А в городе между тем назревали события. В июле участились налёты неизвестных на склады с оружием и красноармейские казармы. По ночам то здесь, то там вспыхивала перестрелка, и даже сквозь плотно прикрытые ставни было слышно, как цокают по брусчатке спешащие кому-то на выручку кавалерийские эскадроны, как, пыхтя и фыркая, проносятся броневики.

Бурливый астраханский базар отреагировал на эти события по-своему.
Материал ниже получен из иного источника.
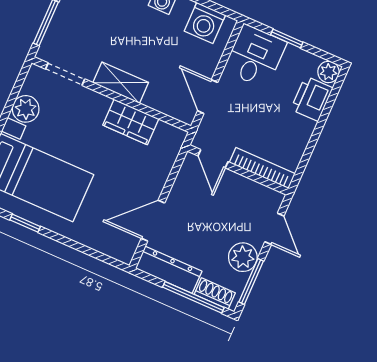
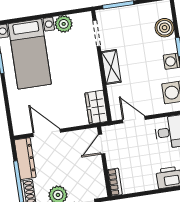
door: (208, 97) -> (134, 120), hinge flipped
wardrobe: (131, 122) -> (96, 107), moved
bookcase: (262, 168) -> (115, 182), width x0.64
Спекулянты прятали продукты, взвинчивали цены на хлеб, даже рыба, которая в этом волжском городе никогда не считалась предметом роскоши, неожиданно вздорожала. «Чего большевиков кормить, — рассуждали купчики, сидя за самоваром где-нибудь в грязном, издревле облюбованном трактире. — Нонче большевиков кормить нам не с руки, потому как всё одно им крышка. Того и гляди, господин Дутов нагрянет, а господин Дутов, Ляксандра Ильич, мужик ох какой сурьезный». И пускались купчики в обольстительные разговоры о «сурьезном мужике» атамане Дутове, который «страсть как любит пороть рабочих и энтого непорядку, энтой коммунии прямо ужасть как терпеть не может».

А пока купчики точили лясы и, благодушествуя, гоняли чаи, астраханские базары, караван-сараи, подпольные гостиницы и притоны наводняли люди в прожжённых и потрёпанных солдатских шинелях, в картузах со сломанными козырьками, в замызганных ситцевых косоворотках и засаленных поддёвках. Люди выглядели сирыми и убогими, и только негнущиеся прямые спины, только белые холёные руки, только острый блеск в холодных глазах говорили о том, что каждый из них не только ждёт, но и готовит ту минуту, когда можно сбросить маскарадные косоворотки и поддёвки, натянуть на себя новенький китель с накладными английскими карманами, сдвинуть на правый височек новую фуражечку с офицерской кокардой и спросить, похлопывая стеком по надраенному денщиком хромовому сапогу: «Нуте-с, господа большевики, пожалте-с к фонарному столбу».